出張費、現地調査会社へのフィー、提携候補先の企業を効率的に特定…などなど、無駄なお金を使わずに済みます。
加えて「Facebookは日本国内で使われなくなってきてるから、他国でもそうだろう…」と、偏見を事前に解消できることも大きい。
調査手順はここまで解説してきた国内向けの課題解決手法と一緒です。あとは海外データ用のフィルターを使うだけ。
A社では海外展開に向けたsimilarwebによる調査を進め、戦略策定まで終えました。
代表とも合意を得て、着々と施策準備を進めています。こちらの模様は成果が出たら追記していきます。
注意点
ここまでsimilarwebで課題解決策まで導いてきましたが、下記3つの前提があって成り立っているのも正直なところです。
前提
A社のクリエイティブが素晴らしい
最低限のマーケティング知識が必要
SimilarWebで解決策には気付けるが、解決までは至らない
1.A社のクリエイティブが素晴らしい
投資すべきポイントが決まっても、そこでイケてないコンテンツを出したところで集客はできません。
similarwebで効率的に投資先を決めれたのは事実ですが、そこで消費者の心を掴めたのはA社によるクリエイティブの質が高いためです。
緻密な戦略/戦術を組めたとしても、消費者とのコミュケーションにおいてイケてるコンテンツを作れなければ、成果に繋がらなかったでしょう。
2.最低限のマーケティング知識が必要
similarwebは膨大なデータを、簡単な操作で瞬時に提供してくれます。ただそのデータをうまく使えるかは、使い手次第です。
A社では筆者のマーケティング戦略策定フローにおいて、部分的にsimilarwebを活用しています。
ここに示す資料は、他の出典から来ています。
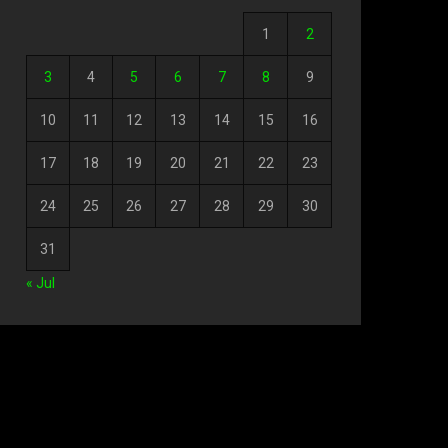
1
2
3
4
5
6
7
8
9
10
11
12
13
14
15
16
17
18
19
20
21
22
23
24
25
26
27
28
29
30
31
« Jul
上記の記事ほど緻密にやらずとも、最低でも下記を言語化しておく必要があるかと。
目的、ゴール、課題は何か?
現状のターゲットは?狙い通り獲得できている?できていないならなぜ?
現状のポジショニングは?競合に勝っている点は?負けている点は?これから勝ちたい点は?
上記3点を揃えていくうちに「競合とポジションとるために、彼らの強みや弱点を知りたい」となり、そこでsimilarwebのデータが活用できます。
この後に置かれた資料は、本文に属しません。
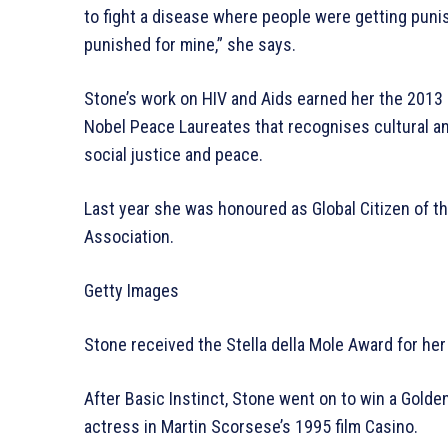
to fight a disease where people were getting punis
punished for mine,” she says.
Stone’s work on HIV and Aids earned her the 201
Nobel Peace Laureates that recognises cultural a
social justice and peace.
Last year she was honoured as Global Citizen of 
Association.
Getty Images
Stone received the Stella della Mole Award for her
After Basic Instinct, Stone went on to win a Gold
actress in Martin Scorsese’s 1995 film Casino.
3.SimilarWebで解決策には気付けるが、解決までは至らない
本件で海外調査をしていた実際にあったのが「提携すべき海外企業を見つけた!」となっても、そこから交渉して実際に提携できるかは不明です。
ただ、これらを「最短 / 最速 / 効率的」に気付けたのは非常に価値があります。
速く的確な意思決定は、競合優位に立てる要素の一つです。
まとめ
A社の課題は「国内外の市場/競合調査不足から新規顧客獲得に向けた戦略が不透明」なこと。
この課題に対しsimilarwebを使って「どこに投資すべきか?」、工数を抑えて素早く意思決定できました。
いくつか注意点はあるものの、一つのソフトウェアで幅広く対応できるのは便利です。
成果としては、冒頭で述べたWeb集客にてsimilarwebのデータが寄与しているでしょう。
また、計算しにくいものの「無駄な出費を抑えられた」コスト面における効果も感じています。
本稿がsimilarweb有償版ユーザーの方々の参考になれば幸いです。